How We Achieve Our Goals, Part III


Before, we have seen these four goals:

  1. To improve the capacity to respond by stimulating and enriching mental images and concepts and by helping the feelings about these images to surface.
  2. To increase self understanding by healing individuals value their own person-hood and become more knowledgeable and more accurate about self-perceptions.
  3. To increase awareness of interpersonal relationships.
  4. To improve reality orientation (Hynes & Hynes-Berry, 1994).

Now, let’s examine number three – To increase awareness of interpersonal relationships.

Knowing ourselves among other humans is part of the experience, and part of knowing who we really are. By participating in the group dynamic that is bibiotherapy, (at least group bibliotherapy), the individuals are assessing themselves through interaction with others. There are three ways to accomplish this goal:

  1. Develop awareness of feelings as universal.
  2. Developing awareness of others.
  3. Develop awareness of feelings for others (Hynes & Hynes-Berry, 1994).

The first goal – Develop awareness of feelings as universal:

  • Loneliness can be overwhelming when dealing with a problem, mainly because the underlying issue is that you sense no one in the world knows how you feel at that moment. A group of peers in a bibliotherapy setting not only gives the participant the feeling of togetherness in strife, but the material itself shows that they are one of a group of people who have felt that emotion. Seeing our scenarios echoed in print gives the sensation of solidarity and validation. The author is a distant advocate. The facilitator is an active stand-in for them, responding to the feelings and thoughts of the participants.

The second goal – developing awareness of others:

  • The natural progression in this process is making the shift from being heard to hearing. This basic socialization skill may be hard for some. Listening to others gives them value, and it asserts their importance as a human being with emotions and memories and opinions. Sometimes, learning more about yourself means listening to what others have to say, and contemplate what you feel about it. What emotions do they elicit? In the group, everyone learns they can speak candidly, and with absolute safety. The fear of people’s reactions to their opinions is a big one, and within this setting it must be quelled.

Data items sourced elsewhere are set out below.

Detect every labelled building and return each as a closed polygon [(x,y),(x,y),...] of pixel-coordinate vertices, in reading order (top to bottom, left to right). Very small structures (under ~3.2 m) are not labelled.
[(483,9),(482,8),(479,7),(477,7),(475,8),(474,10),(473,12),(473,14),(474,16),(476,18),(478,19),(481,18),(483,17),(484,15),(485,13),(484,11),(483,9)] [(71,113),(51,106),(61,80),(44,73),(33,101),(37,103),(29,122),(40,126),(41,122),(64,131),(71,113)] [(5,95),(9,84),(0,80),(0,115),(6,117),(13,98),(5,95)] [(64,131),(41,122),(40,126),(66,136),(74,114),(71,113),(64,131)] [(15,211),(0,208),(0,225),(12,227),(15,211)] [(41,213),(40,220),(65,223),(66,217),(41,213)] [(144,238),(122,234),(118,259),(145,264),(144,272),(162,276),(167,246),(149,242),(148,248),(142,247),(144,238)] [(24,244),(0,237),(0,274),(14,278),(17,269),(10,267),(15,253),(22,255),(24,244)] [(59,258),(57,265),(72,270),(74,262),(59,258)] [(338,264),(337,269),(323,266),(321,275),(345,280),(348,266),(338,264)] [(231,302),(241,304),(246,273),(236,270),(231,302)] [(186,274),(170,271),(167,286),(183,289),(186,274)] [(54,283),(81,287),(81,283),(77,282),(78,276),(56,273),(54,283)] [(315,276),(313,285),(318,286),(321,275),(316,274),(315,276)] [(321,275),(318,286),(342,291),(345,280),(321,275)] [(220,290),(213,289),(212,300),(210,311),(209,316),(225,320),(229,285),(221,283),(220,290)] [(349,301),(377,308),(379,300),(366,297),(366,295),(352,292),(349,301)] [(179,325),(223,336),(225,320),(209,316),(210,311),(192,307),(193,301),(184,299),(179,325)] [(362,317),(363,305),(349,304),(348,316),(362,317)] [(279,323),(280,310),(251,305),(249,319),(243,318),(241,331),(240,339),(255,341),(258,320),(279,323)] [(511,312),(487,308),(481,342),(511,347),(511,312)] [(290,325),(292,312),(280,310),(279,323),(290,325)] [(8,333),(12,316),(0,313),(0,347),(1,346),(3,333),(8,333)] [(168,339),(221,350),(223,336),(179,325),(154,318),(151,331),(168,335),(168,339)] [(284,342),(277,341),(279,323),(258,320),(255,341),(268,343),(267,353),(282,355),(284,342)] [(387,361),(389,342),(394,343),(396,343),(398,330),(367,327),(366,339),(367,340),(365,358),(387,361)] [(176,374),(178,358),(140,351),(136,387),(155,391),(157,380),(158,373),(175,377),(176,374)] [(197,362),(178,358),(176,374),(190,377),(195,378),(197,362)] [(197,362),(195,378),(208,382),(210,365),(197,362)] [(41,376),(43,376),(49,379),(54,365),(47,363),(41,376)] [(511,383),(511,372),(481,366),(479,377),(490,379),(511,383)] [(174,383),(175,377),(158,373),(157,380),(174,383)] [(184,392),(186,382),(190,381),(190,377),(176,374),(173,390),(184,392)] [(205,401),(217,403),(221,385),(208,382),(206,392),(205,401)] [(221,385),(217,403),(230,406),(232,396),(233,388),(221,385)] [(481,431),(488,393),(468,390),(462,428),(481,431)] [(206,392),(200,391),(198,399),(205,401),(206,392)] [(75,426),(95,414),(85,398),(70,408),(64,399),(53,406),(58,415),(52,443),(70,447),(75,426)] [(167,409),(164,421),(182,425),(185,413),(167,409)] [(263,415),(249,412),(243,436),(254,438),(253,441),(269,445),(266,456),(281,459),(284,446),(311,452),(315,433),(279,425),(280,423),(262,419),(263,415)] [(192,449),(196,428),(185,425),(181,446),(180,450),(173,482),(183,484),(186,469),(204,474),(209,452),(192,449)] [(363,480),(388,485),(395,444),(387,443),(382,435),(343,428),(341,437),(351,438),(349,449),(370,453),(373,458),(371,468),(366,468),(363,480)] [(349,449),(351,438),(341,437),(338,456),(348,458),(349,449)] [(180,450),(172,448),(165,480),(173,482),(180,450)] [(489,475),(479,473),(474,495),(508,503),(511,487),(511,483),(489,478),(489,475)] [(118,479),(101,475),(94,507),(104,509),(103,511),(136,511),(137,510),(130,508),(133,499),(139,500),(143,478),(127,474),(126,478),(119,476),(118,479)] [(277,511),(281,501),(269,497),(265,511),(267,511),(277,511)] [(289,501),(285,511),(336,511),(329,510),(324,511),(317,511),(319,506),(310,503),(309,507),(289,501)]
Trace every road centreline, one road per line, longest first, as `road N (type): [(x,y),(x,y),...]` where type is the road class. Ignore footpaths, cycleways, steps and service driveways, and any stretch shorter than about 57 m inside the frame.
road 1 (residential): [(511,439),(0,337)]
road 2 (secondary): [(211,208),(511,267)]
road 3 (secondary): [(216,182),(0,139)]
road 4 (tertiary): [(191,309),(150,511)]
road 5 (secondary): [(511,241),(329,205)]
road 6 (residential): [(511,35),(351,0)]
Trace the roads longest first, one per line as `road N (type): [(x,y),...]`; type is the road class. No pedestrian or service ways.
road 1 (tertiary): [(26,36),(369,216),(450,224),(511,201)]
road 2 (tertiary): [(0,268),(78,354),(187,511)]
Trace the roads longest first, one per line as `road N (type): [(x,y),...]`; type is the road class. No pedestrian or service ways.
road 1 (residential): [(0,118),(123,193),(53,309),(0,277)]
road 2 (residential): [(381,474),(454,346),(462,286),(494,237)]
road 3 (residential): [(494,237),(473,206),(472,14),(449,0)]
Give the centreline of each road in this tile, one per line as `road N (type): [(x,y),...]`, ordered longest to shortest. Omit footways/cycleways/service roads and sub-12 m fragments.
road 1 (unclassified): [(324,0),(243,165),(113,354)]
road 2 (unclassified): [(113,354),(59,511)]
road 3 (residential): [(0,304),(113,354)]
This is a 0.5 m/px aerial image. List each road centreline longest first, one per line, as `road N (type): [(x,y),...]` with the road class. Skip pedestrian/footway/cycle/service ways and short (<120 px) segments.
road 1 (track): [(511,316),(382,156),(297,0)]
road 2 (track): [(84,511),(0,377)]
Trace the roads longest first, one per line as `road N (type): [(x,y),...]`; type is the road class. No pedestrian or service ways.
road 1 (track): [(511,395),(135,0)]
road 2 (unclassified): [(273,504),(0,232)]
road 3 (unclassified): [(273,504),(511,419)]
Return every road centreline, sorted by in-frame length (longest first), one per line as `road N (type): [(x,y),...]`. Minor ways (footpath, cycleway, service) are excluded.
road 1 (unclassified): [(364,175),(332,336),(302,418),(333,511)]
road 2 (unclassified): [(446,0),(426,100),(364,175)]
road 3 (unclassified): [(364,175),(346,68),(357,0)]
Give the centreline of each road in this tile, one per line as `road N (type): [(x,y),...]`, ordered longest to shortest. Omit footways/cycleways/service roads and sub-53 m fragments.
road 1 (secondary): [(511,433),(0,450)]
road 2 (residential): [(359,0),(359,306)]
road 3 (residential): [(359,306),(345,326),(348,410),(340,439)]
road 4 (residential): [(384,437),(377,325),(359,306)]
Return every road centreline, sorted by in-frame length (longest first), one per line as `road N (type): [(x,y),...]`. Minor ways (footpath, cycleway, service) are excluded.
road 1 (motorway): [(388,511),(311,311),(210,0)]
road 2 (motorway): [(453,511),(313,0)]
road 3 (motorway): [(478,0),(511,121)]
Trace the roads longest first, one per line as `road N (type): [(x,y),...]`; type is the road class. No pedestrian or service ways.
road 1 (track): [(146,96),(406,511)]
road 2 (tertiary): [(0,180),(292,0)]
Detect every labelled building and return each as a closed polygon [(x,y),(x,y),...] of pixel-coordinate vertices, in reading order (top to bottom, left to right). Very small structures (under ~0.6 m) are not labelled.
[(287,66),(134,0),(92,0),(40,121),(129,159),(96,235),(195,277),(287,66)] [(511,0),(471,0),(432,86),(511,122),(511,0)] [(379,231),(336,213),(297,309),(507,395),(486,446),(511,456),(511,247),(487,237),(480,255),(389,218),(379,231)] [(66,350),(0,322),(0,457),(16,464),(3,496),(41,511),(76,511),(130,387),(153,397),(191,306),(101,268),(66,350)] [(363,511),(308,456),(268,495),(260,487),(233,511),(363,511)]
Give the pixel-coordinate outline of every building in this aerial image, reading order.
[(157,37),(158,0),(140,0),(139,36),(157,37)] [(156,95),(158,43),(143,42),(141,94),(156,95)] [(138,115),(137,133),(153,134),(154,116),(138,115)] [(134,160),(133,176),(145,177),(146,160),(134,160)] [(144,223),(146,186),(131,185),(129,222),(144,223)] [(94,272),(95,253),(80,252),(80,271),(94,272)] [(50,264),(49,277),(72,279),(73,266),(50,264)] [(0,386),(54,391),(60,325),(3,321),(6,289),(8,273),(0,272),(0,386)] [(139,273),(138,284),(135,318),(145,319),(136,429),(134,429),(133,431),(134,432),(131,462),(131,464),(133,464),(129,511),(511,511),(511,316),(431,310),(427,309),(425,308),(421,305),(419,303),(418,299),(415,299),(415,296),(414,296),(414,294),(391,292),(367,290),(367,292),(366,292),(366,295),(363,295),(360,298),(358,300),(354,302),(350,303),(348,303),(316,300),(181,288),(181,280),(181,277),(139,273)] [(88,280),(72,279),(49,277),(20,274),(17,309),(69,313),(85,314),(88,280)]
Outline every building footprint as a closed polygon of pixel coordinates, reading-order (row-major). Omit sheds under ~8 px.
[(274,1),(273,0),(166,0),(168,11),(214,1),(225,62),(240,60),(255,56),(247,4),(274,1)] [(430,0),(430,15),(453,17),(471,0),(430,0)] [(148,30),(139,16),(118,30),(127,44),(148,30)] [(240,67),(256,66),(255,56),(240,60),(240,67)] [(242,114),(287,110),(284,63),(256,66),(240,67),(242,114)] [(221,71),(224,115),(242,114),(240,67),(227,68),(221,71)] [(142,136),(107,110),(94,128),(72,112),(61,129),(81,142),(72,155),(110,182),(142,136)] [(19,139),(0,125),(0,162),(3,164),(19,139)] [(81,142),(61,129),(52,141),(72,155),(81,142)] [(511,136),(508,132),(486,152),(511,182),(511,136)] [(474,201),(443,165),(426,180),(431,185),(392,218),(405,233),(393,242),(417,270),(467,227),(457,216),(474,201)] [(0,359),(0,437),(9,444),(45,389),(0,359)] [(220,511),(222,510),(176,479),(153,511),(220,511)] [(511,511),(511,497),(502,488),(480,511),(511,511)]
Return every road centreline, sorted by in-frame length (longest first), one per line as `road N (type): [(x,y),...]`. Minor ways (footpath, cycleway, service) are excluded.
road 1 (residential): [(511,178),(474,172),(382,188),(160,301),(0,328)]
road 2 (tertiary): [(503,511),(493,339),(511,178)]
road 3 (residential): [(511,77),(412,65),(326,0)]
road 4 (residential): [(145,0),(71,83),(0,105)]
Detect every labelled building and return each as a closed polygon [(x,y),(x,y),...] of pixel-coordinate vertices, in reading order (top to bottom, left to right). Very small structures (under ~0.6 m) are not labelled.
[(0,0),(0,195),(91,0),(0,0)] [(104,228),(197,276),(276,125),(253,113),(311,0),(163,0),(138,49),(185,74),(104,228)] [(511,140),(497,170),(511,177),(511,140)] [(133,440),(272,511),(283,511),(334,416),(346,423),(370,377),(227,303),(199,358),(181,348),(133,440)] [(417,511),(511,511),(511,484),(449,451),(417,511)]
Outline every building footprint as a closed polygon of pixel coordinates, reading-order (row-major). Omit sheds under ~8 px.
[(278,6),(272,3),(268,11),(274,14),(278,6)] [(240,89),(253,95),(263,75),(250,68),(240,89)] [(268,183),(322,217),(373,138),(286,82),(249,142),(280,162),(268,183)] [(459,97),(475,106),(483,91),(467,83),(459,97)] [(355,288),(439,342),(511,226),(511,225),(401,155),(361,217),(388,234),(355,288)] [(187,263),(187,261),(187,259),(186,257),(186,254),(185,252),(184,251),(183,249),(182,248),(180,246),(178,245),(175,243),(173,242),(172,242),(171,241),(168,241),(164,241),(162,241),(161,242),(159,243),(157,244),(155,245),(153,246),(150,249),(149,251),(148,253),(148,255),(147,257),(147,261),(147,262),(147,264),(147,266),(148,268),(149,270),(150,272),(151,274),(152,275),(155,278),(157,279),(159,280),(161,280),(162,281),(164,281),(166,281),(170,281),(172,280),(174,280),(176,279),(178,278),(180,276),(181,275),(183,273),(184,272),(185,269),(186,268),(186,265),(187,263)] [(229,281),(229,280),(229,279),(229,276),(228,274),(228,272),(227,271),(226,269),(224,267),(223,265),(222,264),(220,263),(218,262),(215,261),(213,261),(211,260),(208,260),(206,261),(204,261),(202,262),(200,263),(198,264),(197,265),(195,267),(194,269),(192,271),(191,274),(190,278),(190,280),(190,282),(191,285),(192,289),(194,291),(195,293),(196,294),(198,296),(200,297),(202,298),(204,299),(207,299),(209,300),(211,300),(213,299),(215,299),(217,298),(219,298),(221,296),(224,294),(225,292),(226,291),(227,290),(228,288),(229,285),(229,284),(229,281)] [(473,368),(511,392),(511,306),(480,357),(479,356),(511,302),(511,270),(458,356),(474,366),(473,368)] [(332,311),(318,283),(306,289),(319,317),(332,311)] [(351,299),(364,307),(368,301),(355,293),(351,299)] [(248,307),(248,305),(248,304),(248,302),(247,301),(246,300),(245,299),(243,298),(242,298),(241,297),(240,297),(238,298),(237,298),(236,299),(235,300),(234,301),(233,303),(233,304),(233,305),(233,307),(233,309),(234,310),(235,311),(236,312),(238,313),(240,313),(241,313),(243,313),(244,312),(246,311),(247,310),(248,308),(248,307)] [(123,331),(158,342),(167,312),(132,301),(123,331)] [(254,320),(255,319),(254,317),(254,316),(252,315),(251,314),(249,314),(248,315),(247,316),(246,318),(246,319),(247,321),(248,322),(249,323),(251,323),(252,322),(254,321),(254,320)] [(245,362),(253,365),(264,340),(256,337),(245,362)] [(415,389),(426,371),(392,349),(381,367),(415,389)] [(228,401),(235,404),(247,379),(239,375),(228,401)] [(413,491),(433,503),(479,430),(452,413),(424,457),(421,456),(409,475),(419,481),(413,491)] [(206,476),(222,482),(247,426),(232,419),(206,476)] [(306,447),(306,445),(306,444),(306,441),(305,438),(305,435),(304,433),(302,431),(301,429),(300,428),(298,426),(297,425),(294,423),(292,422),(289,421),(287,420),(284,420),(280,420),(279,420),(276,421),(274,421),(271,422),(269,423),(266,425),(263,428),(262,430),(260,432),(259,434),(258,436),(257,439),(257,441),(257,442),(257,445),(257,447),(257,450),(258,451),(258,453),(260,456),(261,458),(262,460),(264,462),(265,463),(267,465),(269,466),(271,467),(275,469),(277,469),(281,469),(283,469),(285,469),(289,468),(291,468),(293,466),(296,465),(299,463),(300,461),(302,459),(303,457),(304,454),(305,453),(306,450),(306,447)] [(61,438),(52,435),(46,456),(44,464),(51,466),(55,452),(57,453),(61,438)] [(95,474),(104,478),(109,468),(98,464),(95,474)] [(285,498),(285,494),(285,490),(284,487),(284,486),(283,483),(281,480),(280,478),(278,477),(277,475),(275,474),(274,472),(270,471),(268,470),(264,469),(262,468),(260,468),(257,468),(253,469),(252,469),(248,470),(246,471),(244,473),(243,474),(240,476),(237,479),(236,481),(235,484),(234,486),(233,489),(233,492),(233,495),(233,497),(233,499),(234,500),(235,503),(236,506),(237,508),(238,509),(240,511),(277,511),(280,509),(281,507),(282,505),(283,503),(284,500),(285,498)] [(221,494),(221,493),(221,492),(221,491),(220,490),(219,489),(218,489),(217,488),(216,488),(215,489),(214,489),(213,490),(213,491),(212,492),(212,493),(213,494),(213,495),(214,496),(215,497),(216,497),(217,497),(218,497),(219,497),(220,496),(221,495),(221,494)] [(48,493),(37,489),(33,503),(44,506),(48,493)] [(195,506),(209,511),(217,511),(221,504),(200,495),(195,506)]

The third goal – Developing awareness of feelings for others:

  • Empathy! They have been heard. They have heard others in the group. Now, they must feel something about them, for them. This peer-led dialogue is essential for group bibliotherapy, and the individuals must acquire what it means to be empathetic to others, to feel personal responsibility to them. It is a delicious sensation when it happens, to sit across from someone and ache for them or feel happy with their personal joy. It is part of the human experience that goes beyond giving someone value, it is loving and giving. It is interaction and feeling something for someone outside of ourselves.